- Records for this task:
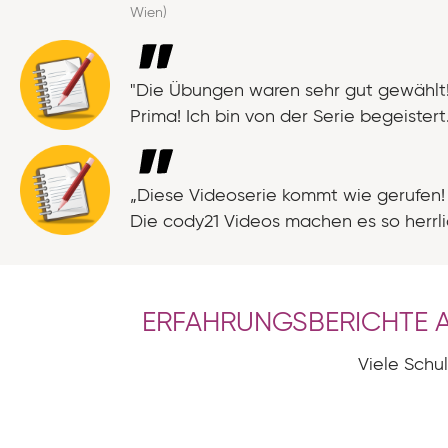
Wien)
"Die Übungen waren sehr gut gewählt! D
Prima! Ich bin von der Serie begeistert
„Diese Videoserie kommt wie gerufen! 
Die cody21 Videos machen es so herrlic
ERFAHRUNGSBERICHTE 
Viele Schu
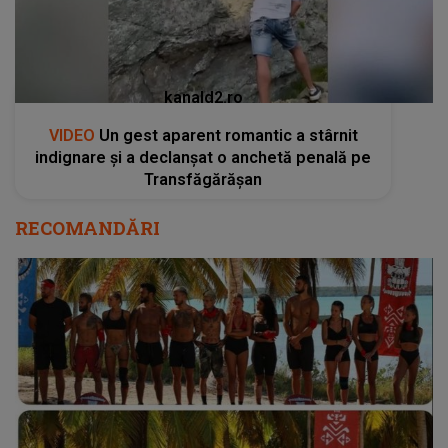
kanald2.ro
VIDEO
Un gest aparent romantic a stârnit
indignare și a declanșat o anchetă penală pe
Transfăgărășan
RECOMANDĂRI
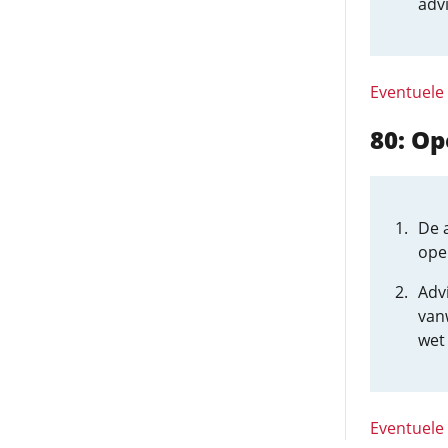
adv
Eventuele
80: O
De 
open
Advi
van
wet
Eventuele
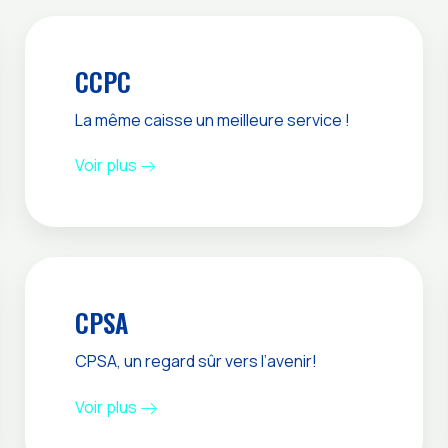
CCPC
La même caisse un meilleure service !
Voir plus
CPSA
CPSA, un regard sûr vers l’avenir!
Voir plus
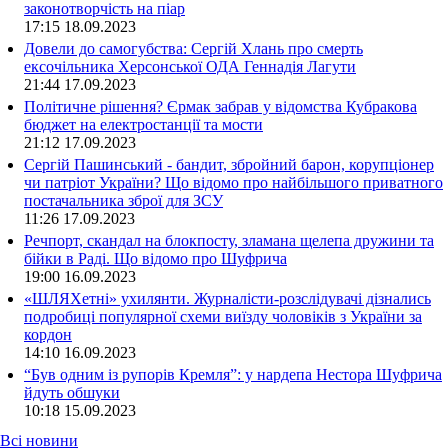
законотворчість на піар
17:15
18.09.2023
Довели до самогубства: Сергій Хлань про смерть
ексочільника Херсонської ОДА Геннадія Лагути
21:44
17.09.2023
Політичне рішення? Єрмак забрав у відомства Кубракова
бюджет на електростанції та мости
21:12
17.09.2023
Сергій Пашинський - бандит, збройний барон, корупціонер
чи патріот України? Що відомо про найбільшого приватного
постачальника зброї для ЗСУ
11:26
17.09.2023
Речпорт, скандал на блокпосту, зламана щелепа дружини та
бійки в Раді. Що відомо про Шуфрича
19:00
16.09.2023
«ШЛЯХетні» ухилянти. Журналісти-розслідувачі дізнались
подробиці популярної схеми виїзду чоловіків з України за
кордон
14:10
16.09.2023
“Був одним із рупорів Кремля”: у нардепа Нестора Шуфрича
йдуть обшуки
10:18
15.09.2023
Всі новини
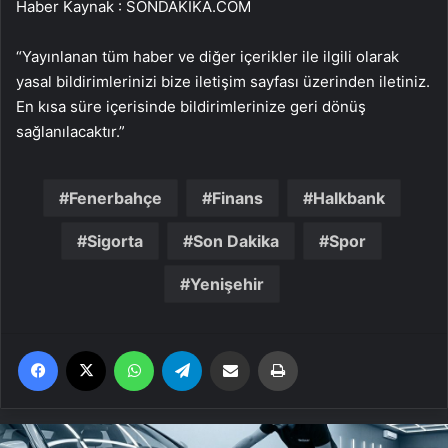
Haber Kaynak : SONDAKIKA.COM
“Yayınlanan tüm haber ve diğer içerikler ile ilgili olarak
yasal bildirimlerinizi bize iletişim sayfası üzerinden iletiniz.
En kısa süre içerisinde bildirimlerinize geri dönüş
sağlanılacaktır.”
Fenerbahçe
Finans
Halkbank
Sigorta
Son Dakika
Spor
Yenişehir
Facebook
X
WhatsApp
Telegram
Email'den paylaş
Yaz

- Request: Return each of the lines exactly as they appear above, with no images.

- Response for this exercise:
Wien)
"Die Übungen waren sehr gut gewählt! D
Prima! Ich bin von der Serie begeistert
„Diese Videoserie kommt wie gerufen! 
Die cody21 Videos machen es so herrlic
ERFAHRUNGSBERICHTE 
Viele Schu
kanald2.ro
VIDEO
Un gest aparent romantic a stârnit
indignare și a declanșat o anchetă penală pe
Transfăgărășan
RECOMANDĂRI
adv
Eventuele
80: O
De 
open
Advi
van
wet
Eventuele
CCPC
La même caisse un meilleure service !
Voir plus
CPSA
CPSA, un regard sûr vers l’avenir!
Voir plus
законотворчість на піар
17:15
18.09.2023
Довели до самогубства: Сергій Хлань про смерть
ексочільника Херсонської ОДА Геннадія Лагути
21:44
17.09.2023
Політичне рішення? Єрмак забрав у відомства Кубракова
бюджет на електростанції та мости
21:12
17.09.2023
Сергій Пашинський - бандит, збройний барон, корупціонер
чи патріот України? Що відомо про найбільшого приватного
постачальника зброї для ЗСУ
11:26
17.09.2023
Речпорт, скандал на блокпосту, зламана щелепа дружини та
бійки в Раді. Що відомо про Шуфрича
19:00
16.09.2023
«ШЛЯХетні» ухилянти. Журналісти-розслідувачі дізнались
подробиці популярної схеми виїзду чоловіків з України за
кордон
14:10
16.09.2023
“Був одним із рупорів Кремля”: у нардепа Нестора Шуфрича
йдуть обшуки
10:18
15.09.2023
Всі новини
Haber Kaynak : SONDAKIKA.COM
“Yayınlanan tüm haber ve diğer içerikler ile ilgili olarak
yasal bildirimlerinizi bize iletişim sayfası üzerinden iletiniz.
En kısa süre içerisinde bildirimlerinize geri dönüş
sağlanılacaktır.”
Fenerbahçe
Finans
Halkbank
Sigorta
Son Dakika
Spor
Yenişehir
Facebook
X
WhatsApp
Telegram
Email'den paylaş
Yaz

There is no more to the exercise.